= Ralph Ackerman =

American artist

Ralph Ackerman (May 8, 1941 - July 7, 2008) was a photographer, independent filmmaker, producer, traveler, active documentarian, anti-war activist and lecturer. Ackerman is best remembered for his photographic exhibition at the 1969 Woodstock music festival.

==Biography==

Ackerman displayed the only photography exhibit on an outlying fence at the original 1969 "Woodstock", which was booked to be an Arts and Music festival.
He was photographer for the 60's publication, the ORACLE published by Allan Cohen. He also produced and developed "Fashion Video Magazine" and the "Fashion Video Awards".

Ackerman suffered complications from throat cancer, which was in remission, but eventually died from kidney failure while working in his studio in the Chelsea Art District in New York.

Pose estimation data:

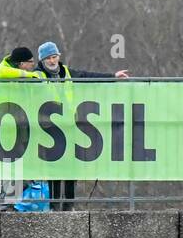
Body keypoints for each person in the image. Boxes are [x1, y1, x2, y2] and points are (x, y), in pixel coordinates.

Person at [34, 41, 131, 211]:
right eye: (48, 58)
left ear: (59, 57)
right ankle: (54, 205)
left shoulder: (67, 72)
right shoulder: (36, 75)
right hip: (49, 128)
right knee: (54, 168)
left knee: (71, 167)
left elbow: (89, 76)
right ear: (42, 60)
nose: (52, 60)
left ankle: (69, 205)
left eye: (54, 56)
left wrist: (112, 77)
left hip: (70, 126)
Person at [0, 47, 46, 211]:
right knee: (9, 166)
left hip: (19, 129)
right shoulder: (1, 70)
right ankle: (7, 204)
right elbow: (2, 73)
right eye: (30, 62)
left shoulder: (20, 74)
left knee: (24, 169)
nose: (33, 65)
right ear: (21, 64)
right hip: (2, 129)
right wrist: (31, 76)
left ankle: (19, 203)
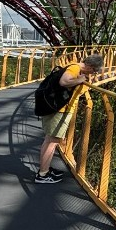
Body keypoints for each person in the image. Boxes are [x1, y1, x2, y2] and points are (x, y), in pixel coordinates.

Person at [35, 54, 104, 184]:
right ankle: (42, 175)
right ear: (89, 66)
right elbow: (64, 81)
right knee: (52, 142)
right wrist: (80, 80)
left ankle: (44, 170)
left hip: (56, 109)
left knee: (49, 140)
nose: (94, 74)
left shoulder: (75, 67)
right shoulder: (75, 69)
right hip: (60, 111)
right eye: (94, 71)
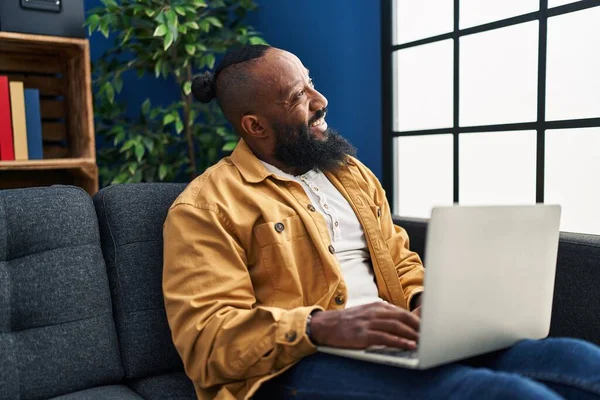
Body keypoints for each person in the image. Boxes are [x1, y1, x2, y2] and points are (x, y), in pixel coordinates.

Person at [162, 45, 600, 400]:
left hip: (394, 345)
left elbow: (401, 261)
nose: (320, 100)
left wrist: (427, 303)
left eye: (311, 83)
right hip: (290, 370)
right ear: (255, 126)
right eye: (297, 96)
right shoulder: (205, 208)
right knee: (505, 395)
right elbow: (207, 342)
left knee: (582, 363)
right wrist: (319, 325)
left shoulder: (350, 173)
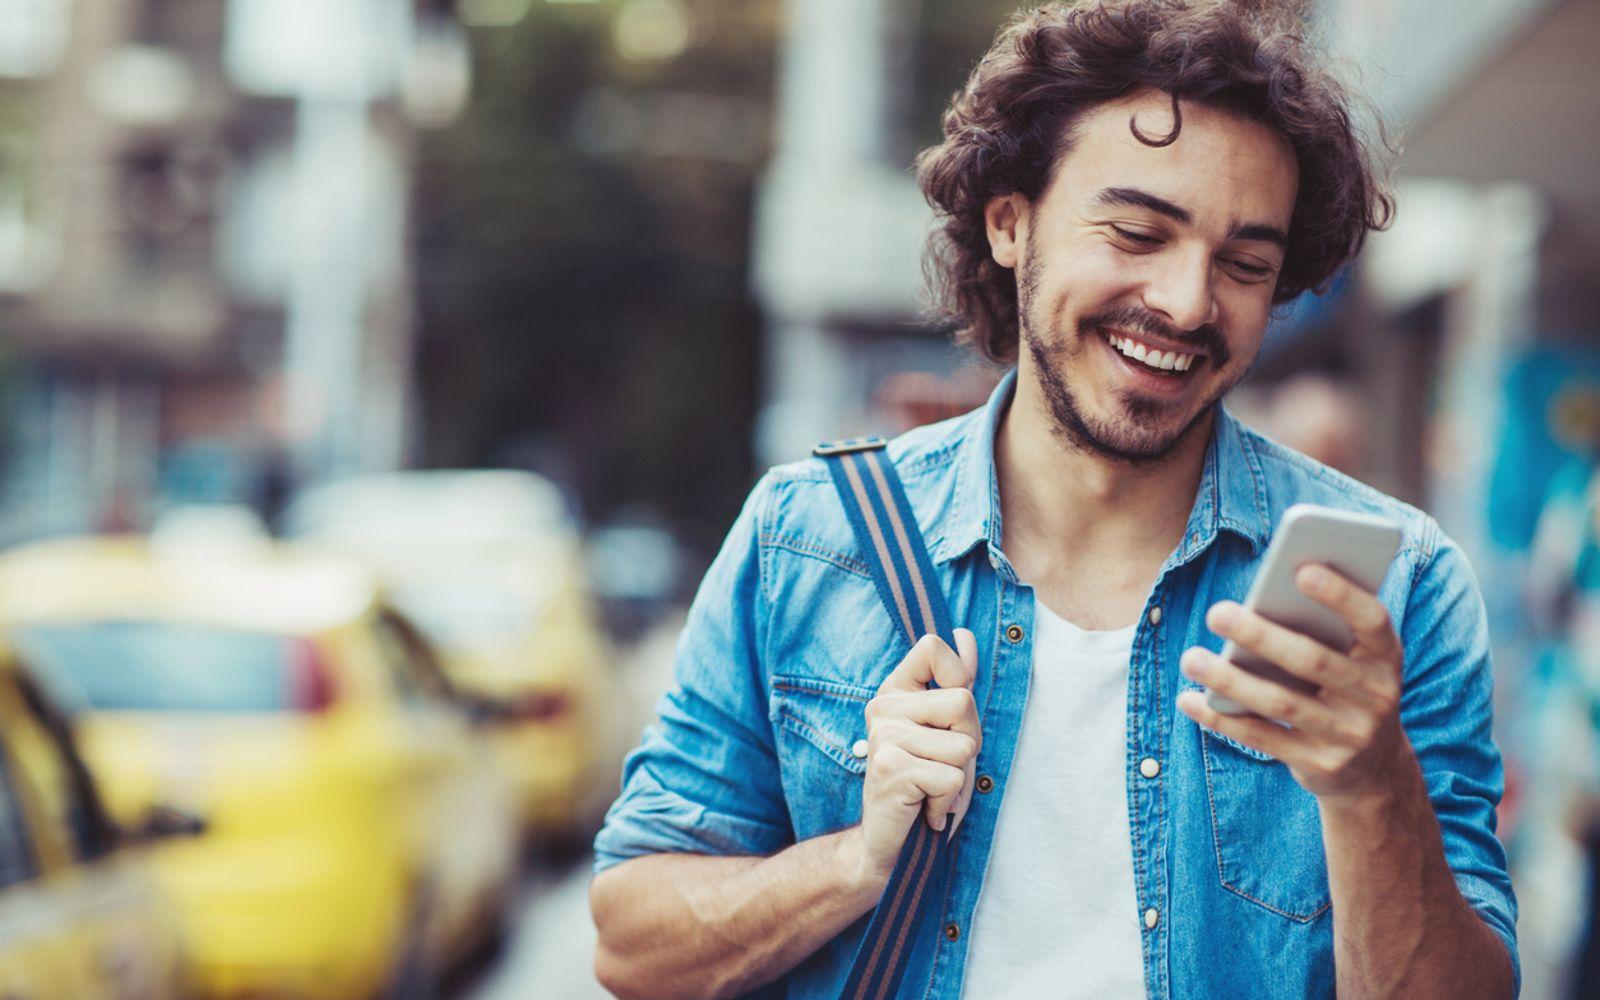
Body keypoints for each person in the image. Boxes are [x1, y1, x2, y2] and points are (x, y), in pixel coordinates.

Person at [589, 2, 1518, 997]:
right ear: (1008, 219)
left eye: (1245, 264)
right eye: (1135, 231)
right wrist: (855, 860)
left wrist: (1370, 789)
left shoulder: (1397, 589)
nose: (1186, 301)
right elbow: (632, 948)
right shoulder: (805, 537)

— TO DO —
1. Answer these about the Ralph Ackerman biography:
(a) Where at the 1969 Woodstock festival did Ackerman display his photography exhibit?
(b) Who published the ORACLE, the 1960s publication Ackerman photographed for?
(c) What was the direct cause of Ackerman's death?
2. Carry on the Ralph Ackerman biography from its final sentence.

— SOLVED PROBLEMS —
1.
(a) On an outlying fence.
(b) Allan Cohen.
(c) Kidney failure.

2.
He had just returned from L.A. in the process of working on producing an Independent documentary on the history of the DJ in Hip-Hop while at the same time social engineering media development deals during the Digital Hollywood conference. From LA he headed back to New York for one day before departing to Cannes, France where he founded and ran the Film Producers Intensive program, "The Film Program Cannes" with professor, Robert Nickson of NYU's Graduate Film Program.

He has left behind a collection of historical photographs, films and videos documenting artists, musicians, activists, and people from many backgrounds from the '60's through to 2008.